Pak Riswandi, supir taksi langganan yang tiap hari setia mengantar ke kantor, menanggapi pengumuman kehamilan saya begini,
"Wah, alhamdulillah, Mbak! Saya doakan anaknya laki-laki. Soalnya, ini kan anak pertama. Harus bisa jadi pelindung keluarga. Kalau di rumah lagi nggak ada orang, dia jadi ganti bapaknya. Susah Mbak, kalau anak pertama perempuan. Kita jadi nggak dipandang orang," serunya, lugas dan berapi-api (anaknya sendiri hanya seorang, dan perempuan).
Di bangku belakang, saya cuma bisa mengelus perut sambil senyum-senyum. Dalam hati saya bilang ke Subayi (nama panggilan gender-neutral yang saya dan suami berikan untuk janin kami), bapak ibunya akan tetap mendidiknya jadi orang yang bisa diandalkan, entah laki-laki atau perempuan.
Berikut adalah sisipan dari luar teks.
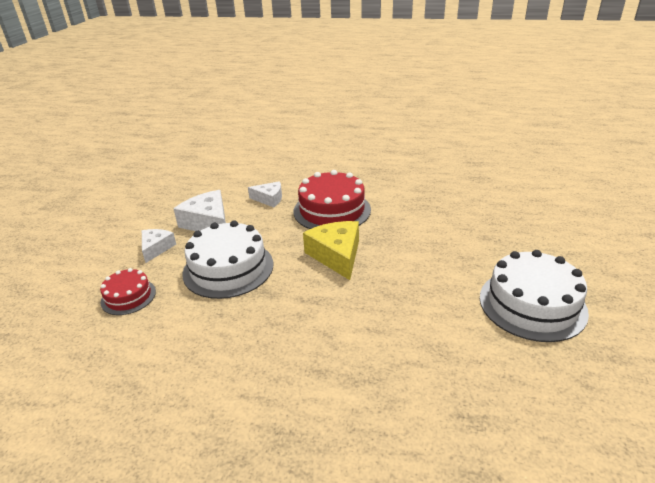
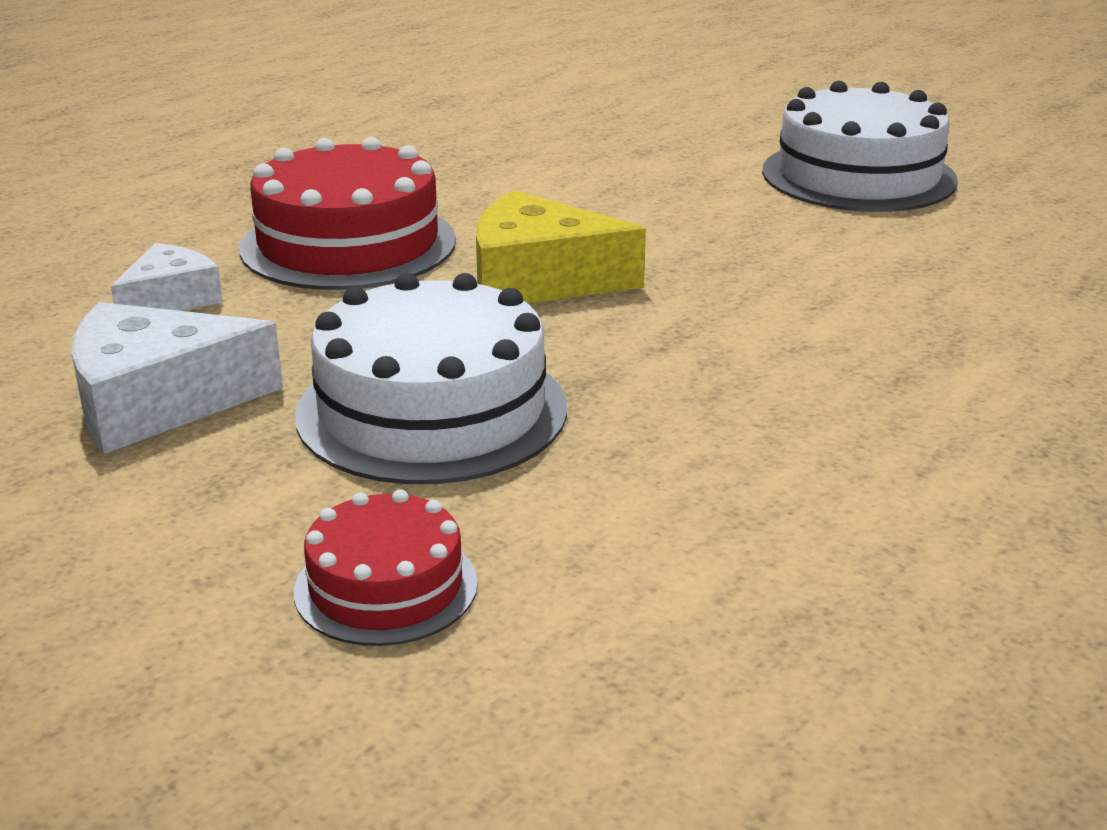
camera: 65 degrees left, 5 degrees down
white cheese [142,229,176,263] -> none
Gambaran tentang anak laki-laki sulung memang menyenangkan, setidaknya bagi sebagian orang. Mungkin mereka membayangkan anak laki-laki sulung itu seperti tokoh Azzam di film Ketika Tasbih Bercinta Cinta Bertasbih: ganteng, sholeh, pekerja keras, sayang keluarga. Rela kuliah sambil jualan tempe untuk membiayai adik-adiknya. Hormat sama perempuan. Rajin menabung. Pandai mengaji.
Sini sini, main sama Mas.. |
Tapi itu di film. Pengalaman saya sendiri punya abang, beda sekali dengan sosok Mas Azzam. Abang saya orangnya doyan main, hepi-hepi, dan rada boros. Dengan Abang, enggak pernah tuh ada petuah-petuah hidup, nasihat, ataupun arahan (padahal kami beda empat tahun). Abang lebih seperti sosok teman main buat saya. Dia memperkenalkan saya pada Oasis, cerita, dan game PS sepakbola, tiga hal yang masih saya sukai sampai sekarang.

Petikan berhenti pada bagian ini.